Mohamed, who took power in February, had vowed to rid the country of al-Shabaab. He has faced huge challenges, with the insurgency proving resilient to the ramped-up offensive aided by the US, and a famine.
Dr Mohamed Yusuf, the director of Mogadishu’s Medina hospital, said his staff had been “overwhelmed by both dead and wounded. This is really horrendous, unlike any other time in the past.”
A Turkish air ambulance landed at Mogadishu airport on Monday morning to airlift 50 seriously injured people.
Al-Shabaab, which has been affiliated to al-Qaida since 2011, has not yet claimed responsibility for the attack.
However the organisation has a history of launching bomb attacks against civilian targets in Mogadishu, and is known to avoid claiming responsibility for operations which it believes may significantly damage its public image among ordinary Somalis.
The bombing was reported on media outlets linked to al-Shabaab.

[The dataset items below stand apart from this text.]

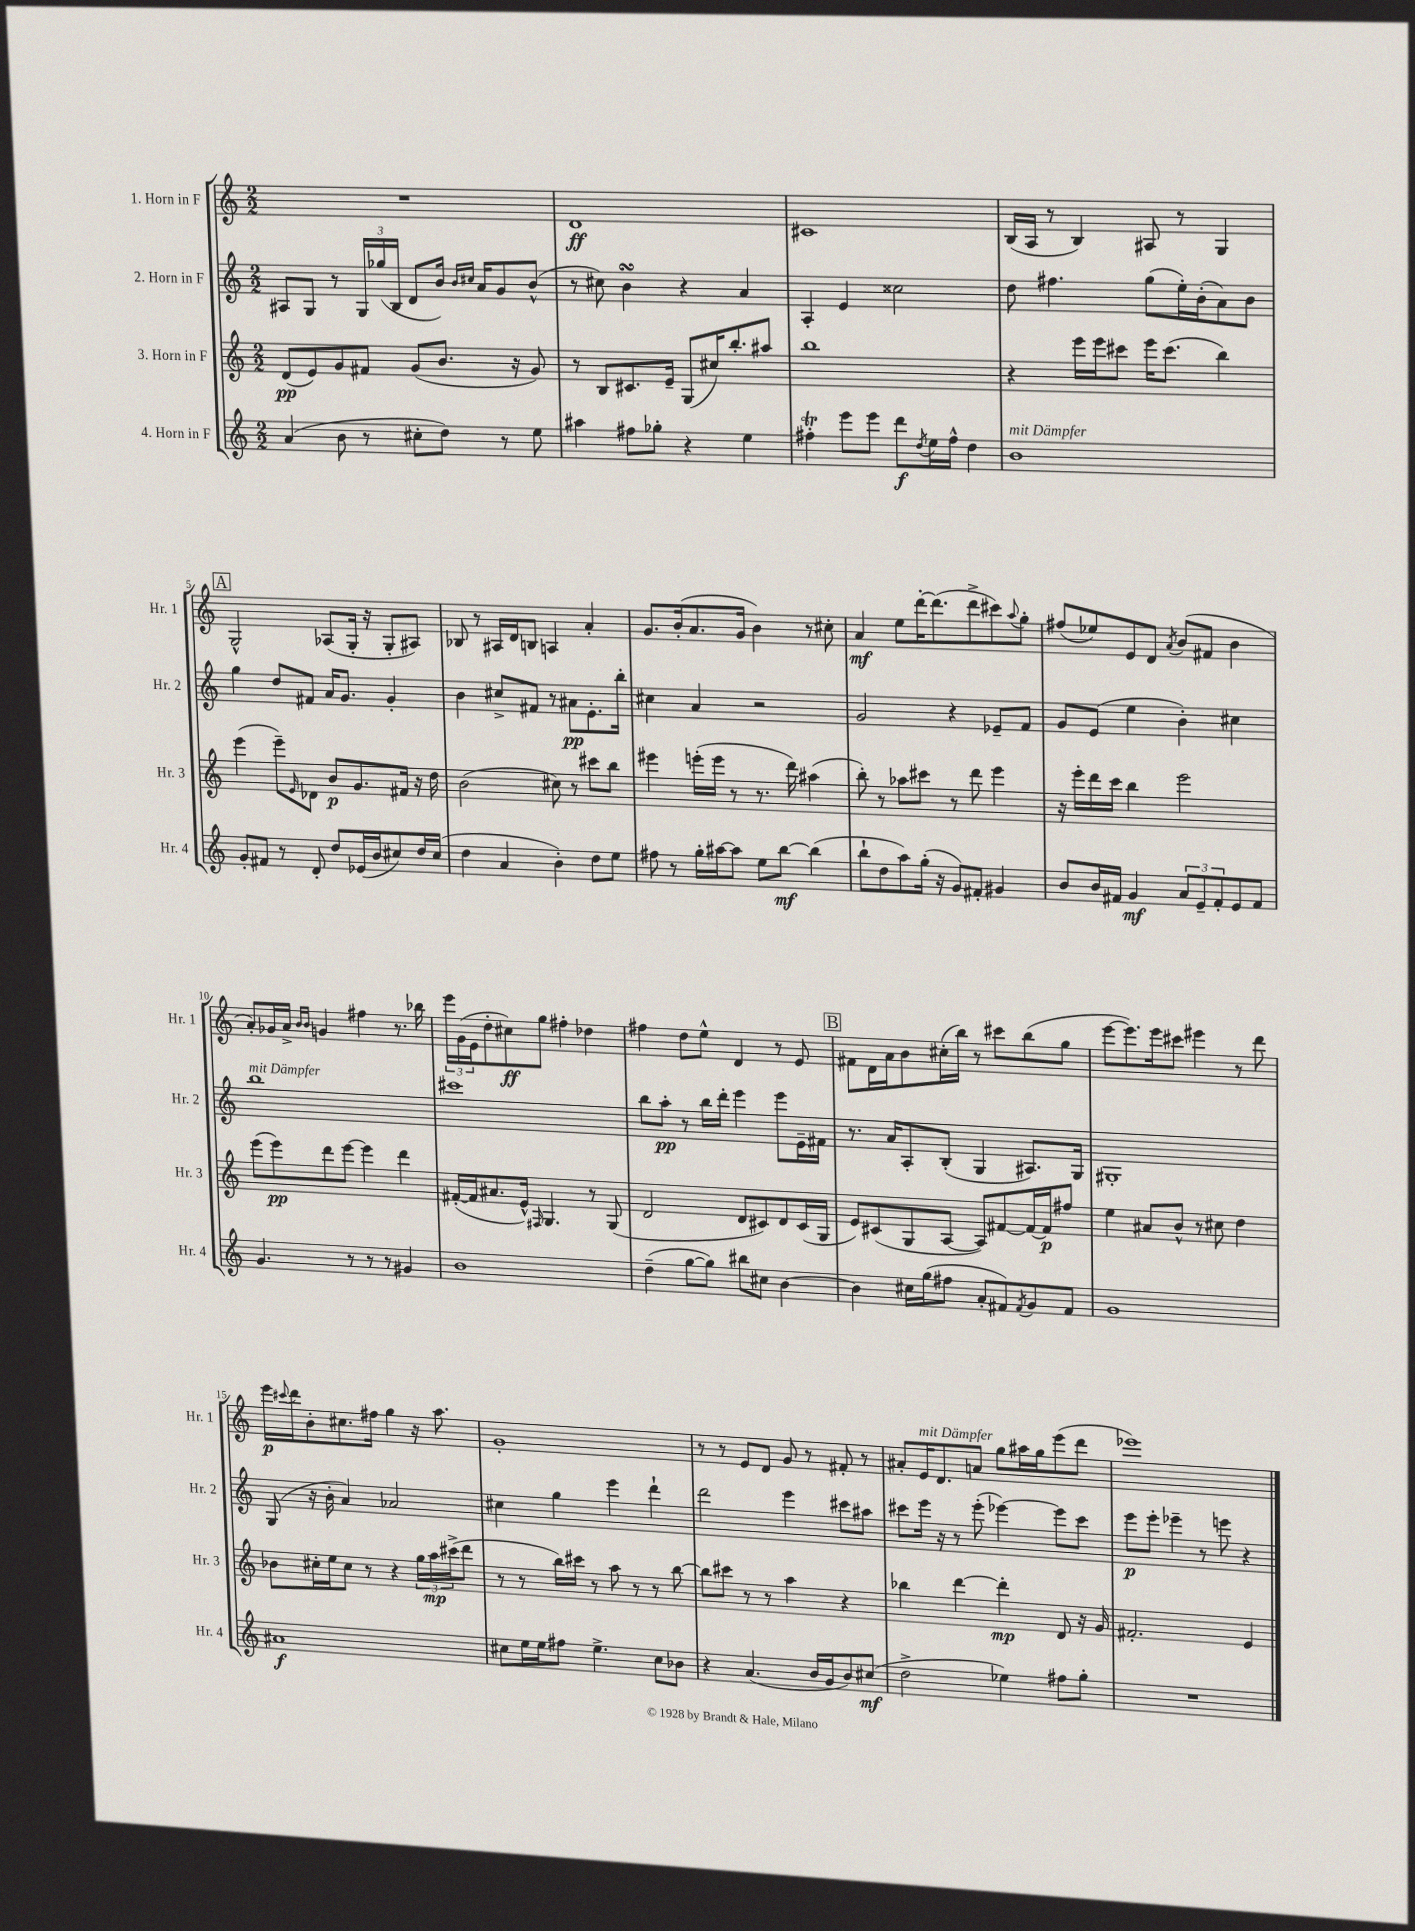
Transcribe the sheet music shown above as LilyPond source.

<<
\new StaffGroup <<
\new Staff = "s0" \with { instrumentName = "1. Horn in F" shortInstrumentName = "Hr. 1" } {
    \clef treble \key c \major \numericTimeSignature \time 2/2
    R1 |
    d'1\ff |
    cis'1 |
    b16( a16 r8 b4) ais8 r8 g4 |
    \mark \markup { \box "A" } g2-^ aes8( g16-. r16 g8-. ais8) |
    bes8 r8 ais16 d'16 b8 a4 a'4-. |
    g'8. b'16-.( a'8. g'16 b'4) r8 cis''8-. |
    a'4\mf e''8 d'''16~-. d'''8.( d'''8-> cis'''8) \appoggiatura { a''8 } g''8-. |
    fis''8( ees''8) e'8 d'8 \acciaccatura { a'8 } b'8( fis'8 b'4 |
    a'8-.) ges'16 a'16-> \grace { b'16 b'16 } g'4 fis''4 r8. bes''16 |
    \tuplet 3/2 { e'''16 g'16( e'16 } d''8-. cis''8\ff) g''8 fis''4-. des''4 |
    fis''4 d''8 e''8-^ d'4 r8 e'8 |
    \mark \markup { \box "B" } fis'8 d'16 a'16 b'8 cis''16-.( b''16) r8 cis'''8 b''8( g''8 |
    e'''8~ e'''8.) e'''16 cis'''8 eis'''4 r8 d'''8 |
    e'''16\p \appoggiatura { cis'''8 } d'''16 b'8-. cis''8. fis''16 g''4 r16 a''8. |
    g'1-. |
    r8 r8 e'8 d'8 g'8 r8 fis'8-. r8 |
    ais'8-. e'16^\markup { \italic "mit Dämpfer" } d'8. a'8 g''8 ais''16 g''16 e'''8( d'''8 |
    ees'''1) \bar "|." |
}
\new Staff = "s1" \with { instrumentName = "2. Horn in F" shortInstrumentName = "Hr. 2" } {
    \clef treble \key c \major \numericTimeSignature \time 2/2
    ais8 g8 r8 \tuplet 3/2 { g16 ges''16( b16 } d'8 b'16) \grace { b'16 cis''16 } a'16 g'8 b'8-^( |
    r8 cis''8) b'4\turn r4 a'4 |
    a4-. e'4 cisis''2 |
    d''8 fis''4. g''8( e''16-.) b'16-.( a'8) b'8 |
    \mark \markup { \box "A" } g''4 d''8 fis'8 a'16 g'8. g'4-. |
    b'4 cis''8-> fis'8 r8 ais'8\pp e'8.-. b''16-. |
    cis''4 a'4 r2 |
    g'2 r4 ees'8-- f'8 |
    g'8 e'8( e''4 b'4-.) cis''4 |
    b''1^\markup { \italic "mit Dämpfer" } |
    cis'''1 |
    b''8 a''8-.\pp r8 b''16 d'''16-. e'''4 e'''8 e'16-- fis'16 |
    \mark \markup { \box "B" } r8. a'16 a8-. b8-.( g4 ais8.) g16 |
    gis1-. |
    g8( r16 b'16-. a'4) aes'2 |
    cis''4 g''4 e'''4 d'''4-! |
    d'''2 e'''4 cis'''8 ais''8 |
    cis'''8 e'''16 r16 r8 e'''8-.( ees'''4~) ees'''8 cis'''8 |
    e'''8\p e'''8-. ees'''4-- r8 e'''8 r4 \bar "|." |
}
\new Staff = "s2" \with { instrumentName = "3. Horn in F" shortInstrumentName = "Hr. 3" } {
    \clef treble \key c \major \numericTimeSignature \time 2/2
    d'8\pp( e'8) g'8 fis'8 g'8( b'8. r16 g'8) |
    r8 b8 cis'8. e'16-- g8( cis''16) b''8.-. ais''8 |
    b''1 |
    r4 e'''16 e'''16 cis'''8 e'''16 cis'''8.( b''4) |
    \mark \markup { \box "A" } e'''4( e'''8--) \grace { e'16 } des'8 b'8\p g'8. fis'16 r16 d''16 |
    b'2( cis''8) r8 cis'''8 b''8 |
    eis'''4 e'''16-.( e'''16 r8 r8. d'''16) ais''4( |
    b''8-.) r8 aes''8 cis'''8 r8 d'''8 e'''4 |
    r16 e'''16-. d'''16 c'''16 b''4 e'''2 |
    e'''8( e'''8\pp) d'''8 e'''8~ e'''4 d'''4 |
    fis'16~-.( fis'16 ais'8. e'16-^) \grace { fis16 } g4. r8 g8( |
    d'2 d'8 cis'8) d'8 cis'16( g16 |
    \mark \markup { \box "B" } e'8) cis'8( g8 a8~ a8) fis'8~ fis'16~ fis'16\p fis''8 |
    e''4 ais'8 b'8-^ r8 cis''8 d''4 |
    bes'8 cis''16-. e''16 cis''8 r8 r4 \tuplet 3/2 { g''16 a''16\mp cis'''16->( } d'''8 |
    r8 r8 b''16) cis'''16 r8 a''8 r8 r8 b''8~ |
    b''8 cis'''8 r8 r8 a''4 r4 |
    bes''4 d'''4~ d'''4-.\mp d'8 r16 g'16 |
    fis'2.-. e'4 \bar "|." |
}
\new Staff = "s3" \with { instrumentName = "4. Horn in F" shortInstrumentName = "Hr. 4" } {
    \clef treble \key c \major \numericTimeSignature \time 2/2
    a'4( b'8 r8 cis''8-. d''8) r8 e''8 |
    ais''4 fis''8 ges''8-. r4 e''4 |
    fis''4-.\trill e'''8 e'''8 d'''8\f \acciaccatura { d''8 } e''16 fis''16-^ d''4 |
    b'1^\markup { \italic "mit Dämpfer" } |
    \mark \markup { \box "A" } g'8-. fis'8 r8 d'8-. d''8 ees'16( b'16 cis''8) d''16 cis''16( |
    d''4 a'4 b'4-.) d''8 e''8 |
    fis''8 r8 g''16-. ais''16~ ais''8 e''8 b''8~\mf b''4( |
    b''8-! d''8 a''8) g''16-.( r16 g'8) fis'8-. gis'4 |
    b'8 b'16 fis'16 g'4\mf \tuplet 3/2 { a'8 e'8-- fis'8-. } e'8 fis'8 |
    g'4. r8 r8 r8 gis'4 |
    b'1 |
    d''4--( g''8~ g''8) bis''8 cis''8 b'4~ |
    \mark \markup { \box "B" } b'4 cis''16 g''16( fis''8 a'8-. fis'8) \acciaccatura { fis'8 } g'8 fis'8 |
    g'1 |
    ais'1\f |
    cis''8 e''16 e''16 fis''8 e''4.-> cis''8 bes'8 |
    r4 a'4.( b'16 g'16 b'8) cis''8\mf( |
    d''2-> ees''4) fis''8 g''8-. |
    R1 \bar "|." |
}
>>
>>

The information minister, Abdirahman Omar Osman, said: “It’s a sad day. This is how merciless and brutal they are, and we have to unite against them.”
One western expert working with the Somali government said the bomb was aimed at the Ministry of Foreign Affairs and it was likely al-Shabaab had not anticipated the destruction it would cause.
“That it exploded next to a fuel tanker was just very, very bad luck,” the expert said.
Investigators will seek to establish the source of the military-grade explosives. One source suggested they had been stolen from Amisom, the much-criticised African Union peacekeeping mission, which has about 20,000 troops in the country.
Though largely confined to the countryside since withdrawing from Mogadishu six years ago, al-Shabaab has repeatedly taken over small towns, as well as inflicting significant losses on Amisom and Somali troops.
The US military has increased drone strikes and other efforts this year against al-Shabaab, and a US special forces operative was killed in a skirmish with the group earlier this year, the first American combat casualty in Africa since the Black Hawk episode in Mogadishu in 1993.